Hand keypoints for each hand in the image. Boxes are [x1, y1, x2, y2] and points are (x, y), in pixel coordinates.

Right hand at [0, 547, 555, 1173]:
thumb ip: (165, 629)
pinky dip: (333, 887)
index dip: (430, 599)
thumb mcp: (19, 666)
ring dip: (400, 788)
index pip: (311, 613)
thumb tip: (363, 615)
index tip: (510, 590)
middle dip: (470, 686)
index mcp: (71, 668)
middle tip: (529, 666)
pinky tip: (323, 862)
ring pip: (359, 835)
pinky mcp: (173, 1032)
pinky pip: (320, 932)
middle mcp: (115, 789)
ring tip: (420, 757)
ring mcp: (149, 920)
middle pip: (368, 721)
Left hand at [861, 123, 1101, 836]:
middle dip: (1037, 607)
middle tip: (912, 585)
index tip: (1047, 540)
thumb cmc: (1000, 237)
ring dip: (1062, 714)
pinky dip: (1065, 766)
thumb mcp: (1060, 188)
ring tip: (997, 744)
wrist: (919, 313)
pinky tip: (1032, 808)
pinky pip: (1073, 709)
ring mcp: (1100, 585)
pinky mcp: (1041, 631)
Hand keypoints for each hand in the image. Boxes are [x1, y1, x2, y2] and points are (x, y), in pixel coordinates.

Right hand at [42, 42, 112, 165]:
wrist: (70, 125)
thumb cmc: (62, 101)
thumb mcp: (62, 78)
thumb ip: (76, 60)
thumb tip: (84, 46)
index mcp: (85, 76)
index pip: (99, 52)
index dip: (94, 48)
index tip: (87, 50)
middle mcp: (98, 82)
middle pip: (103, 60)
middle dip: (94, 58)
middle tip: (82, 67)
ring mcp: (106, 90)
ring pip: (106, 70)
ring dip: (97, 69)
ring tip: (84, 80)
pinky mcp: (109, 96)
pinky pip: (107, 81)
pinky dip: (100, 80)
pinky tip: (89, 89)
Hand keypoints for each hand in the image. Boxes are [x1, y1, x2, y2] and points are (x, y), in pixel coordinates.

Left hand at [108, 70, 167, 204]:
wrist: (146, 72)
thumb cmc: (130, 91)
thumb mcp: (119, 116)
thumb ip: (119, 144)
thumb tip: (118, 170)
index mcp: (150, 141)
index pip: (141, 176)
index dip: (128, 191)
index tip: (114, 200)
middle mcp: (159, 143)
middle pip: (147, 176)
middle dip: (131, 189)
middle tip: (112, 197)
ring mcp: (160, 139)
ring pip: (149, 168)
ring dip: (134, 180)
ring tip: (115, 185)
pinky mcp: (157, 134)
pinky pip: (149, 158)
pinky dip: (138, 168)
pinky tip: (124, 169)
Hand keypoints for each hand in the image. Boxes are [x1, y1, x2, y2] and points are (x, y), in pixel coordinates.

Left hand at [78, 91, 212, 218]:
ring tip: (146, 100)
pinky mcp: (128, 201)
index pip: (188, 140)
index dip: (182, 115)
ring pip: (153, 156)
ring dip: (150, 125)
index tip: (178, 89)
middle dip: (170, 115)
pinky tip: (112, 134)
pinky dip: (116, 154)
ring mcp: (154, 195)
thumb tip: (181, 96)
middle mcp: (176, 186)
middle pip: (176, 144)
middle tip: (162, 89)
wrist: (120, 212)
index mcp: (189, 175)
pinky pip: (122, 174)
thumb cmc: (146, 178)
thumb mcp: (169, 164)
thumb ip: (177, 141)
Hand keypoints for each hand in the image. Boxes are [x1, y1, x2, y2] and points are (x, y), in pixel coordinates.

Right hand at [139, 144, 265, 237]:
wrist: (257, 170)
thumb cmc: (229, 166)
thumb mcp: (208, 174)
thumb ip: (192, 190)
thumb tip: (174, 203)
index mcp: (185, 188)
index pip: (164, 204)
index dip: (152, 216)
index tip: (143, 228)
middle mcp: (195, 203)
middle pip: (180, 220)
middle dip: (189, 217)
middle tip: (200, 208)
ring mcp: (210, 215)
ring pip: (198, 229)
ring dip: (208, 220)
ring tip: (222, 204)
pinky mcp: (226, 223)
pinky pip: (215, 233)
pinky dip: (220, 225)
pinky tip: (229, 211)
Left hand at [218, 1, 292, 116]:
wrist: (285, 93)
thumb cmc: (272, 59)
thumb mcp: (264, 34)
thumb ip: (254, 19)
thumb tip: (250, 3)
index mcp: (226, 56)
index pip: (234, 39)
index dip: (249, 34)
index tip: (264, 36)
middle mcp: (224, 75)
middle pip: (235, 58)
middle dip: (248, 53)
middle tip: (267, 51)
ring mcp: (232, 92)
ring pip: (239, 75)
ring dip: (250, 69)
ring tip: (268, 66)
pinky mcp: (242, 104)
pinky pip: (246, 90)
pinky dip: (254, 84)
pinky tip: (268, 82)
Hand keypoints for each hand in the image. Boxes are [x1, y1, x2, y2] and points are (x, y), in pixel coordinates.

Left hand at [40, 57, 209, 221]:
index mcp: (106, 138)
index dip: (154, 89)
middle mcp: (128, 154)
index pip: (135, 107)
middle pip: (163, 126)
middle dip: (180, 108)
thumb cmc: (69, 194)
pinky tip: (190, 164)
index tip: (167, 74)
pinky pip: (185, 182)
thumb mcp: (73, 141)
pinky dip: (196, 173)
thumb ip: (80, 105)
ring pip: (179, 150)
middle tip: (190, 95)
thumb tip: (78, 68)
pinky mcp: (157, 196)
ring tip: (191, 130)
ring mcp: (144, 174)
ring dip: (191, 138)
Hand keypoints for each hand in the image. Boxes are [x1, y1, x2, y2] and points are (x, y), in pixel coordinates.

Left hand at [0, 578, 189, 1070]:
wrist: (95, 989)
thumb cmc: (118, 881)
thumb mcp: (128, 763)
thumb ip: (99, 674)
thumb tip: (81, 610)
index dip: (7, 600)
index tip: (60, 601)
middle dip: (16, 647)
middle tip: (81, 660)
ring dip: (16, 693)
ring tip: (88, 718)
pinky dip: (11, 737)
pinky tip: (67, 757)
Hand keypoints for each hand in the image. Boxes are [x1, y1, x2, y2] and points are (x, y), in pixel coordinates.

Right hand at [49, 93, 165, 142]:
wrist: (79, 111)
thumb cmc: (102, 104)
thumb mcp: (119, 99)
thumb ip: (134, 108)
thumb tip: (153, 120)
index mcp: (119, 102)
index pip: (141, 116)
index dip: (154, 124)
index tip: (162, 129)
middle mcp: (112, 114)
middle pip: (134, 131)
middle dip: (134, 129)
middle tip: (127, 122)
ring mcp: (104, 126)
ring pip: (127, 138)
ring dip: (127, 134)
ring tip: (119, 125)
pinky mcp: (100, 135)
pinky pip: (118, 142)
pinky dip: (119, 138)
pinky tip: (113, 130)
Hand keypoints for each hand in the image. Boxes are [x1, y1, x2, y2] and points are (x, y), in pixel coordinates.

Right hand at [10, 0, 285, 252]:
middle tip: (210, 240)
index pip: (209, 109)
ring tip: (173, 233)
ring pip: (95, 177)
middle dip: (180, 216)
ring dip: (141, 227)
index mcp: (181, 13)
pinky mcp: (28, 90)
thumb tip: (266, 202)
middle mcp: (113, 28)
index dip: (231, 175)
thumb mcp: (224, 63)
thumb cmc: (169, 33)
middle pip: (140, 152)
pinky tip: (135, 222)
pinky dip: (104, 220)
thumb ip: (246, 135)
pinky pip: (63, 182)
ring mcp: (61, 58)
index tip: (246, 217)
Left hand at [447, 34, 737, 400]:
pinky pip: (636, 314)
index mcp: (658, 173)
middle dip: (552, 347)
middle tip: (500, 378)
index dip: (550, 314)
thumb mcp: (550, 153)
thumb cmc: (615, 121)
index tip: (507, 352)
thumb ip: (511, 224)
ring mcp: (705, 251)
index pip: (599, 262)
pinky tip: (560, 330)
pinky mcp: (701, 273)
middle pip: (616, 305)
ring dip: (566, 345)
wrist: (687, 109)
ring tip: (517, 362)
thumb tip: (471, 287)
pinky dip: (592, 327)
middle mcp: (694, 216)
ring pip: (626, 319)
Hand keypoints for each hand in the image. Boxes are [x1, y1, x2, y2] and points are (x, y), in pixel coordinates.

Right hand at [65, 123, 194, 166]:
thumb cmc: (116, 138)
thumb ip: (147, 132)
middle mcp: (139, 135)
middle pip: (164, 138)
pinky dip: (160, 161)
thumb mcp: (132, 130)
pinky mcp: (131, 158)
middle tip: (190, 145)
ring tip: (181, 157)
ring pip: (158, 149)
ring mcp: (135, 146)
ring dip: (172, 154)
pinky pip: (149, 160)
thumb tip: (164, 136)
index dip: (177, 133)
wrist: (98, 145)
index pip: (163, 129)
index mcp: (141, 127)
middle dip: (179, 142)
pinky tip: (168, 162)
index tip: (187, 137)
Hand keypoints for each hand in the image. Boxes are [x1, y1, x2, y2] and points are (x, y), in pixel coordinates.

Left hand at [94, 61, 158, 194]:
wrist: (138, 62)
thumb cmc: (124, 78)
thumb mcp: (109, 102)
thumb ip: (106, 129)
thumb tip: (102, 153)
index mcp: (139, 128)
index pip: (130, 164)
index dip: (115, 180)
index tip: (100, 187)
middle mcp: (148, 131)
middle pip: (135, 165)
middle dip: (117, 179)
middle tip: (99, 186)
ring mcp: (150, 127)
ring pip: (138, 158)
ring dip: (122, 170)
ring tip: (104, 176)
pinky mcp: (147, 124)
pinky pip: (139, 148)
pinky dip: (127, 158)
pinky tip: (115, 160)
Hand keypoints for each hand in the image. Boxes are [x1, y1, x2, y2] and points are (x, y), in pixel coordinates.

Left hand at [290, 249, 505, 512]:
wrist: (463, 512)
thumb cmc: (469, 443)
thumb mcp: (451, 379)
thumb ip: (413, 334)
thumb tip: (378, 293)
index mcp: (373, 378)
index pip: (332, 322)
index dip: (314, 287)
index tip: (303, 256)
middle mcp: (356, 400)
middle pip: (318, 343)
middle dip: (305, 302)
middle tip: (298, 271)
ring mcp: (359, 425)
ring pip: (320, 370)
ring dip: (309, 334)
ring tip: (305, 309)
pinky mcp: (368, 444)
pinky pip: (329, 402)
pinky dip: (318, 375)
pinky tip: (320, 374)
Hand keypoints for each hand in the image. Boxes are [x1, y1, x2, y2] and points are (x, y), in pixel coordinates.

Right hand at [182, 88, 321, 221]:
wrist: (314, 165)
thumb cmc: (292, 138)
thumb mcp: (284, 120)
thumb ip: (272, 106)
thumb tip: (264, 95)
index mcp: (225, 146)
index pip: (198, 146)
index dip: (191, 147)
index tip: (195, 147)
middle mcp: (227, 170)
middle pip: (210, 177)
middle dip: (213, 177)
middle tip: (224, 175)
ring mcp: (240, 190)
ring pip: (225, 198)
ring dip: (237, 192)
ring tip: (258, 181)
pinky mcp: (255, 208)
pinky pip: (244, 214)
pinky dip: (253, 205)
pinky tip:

- **WHAT YOU ARE ASKED TO DO**
With the line that contains "index tip: (195, 147)" as the start, output every line through the end of the entries exactly. Add no other lines.

- **THE ANSWER**
index tip: (195, 147)
middle mcp: (227, 170)
middle pip: (210, 177)
middle dip: (213, 177)
middle tip: (224, 175)
ring mcp: (240, 190)
ring pip: (225, 198)
ring dip: (237, 192)
ring tip: (258, 181)
pinky mcp: (255, 208)
pinky pip: (244, 214)
pinky dip: (253, 205)
pinky tip:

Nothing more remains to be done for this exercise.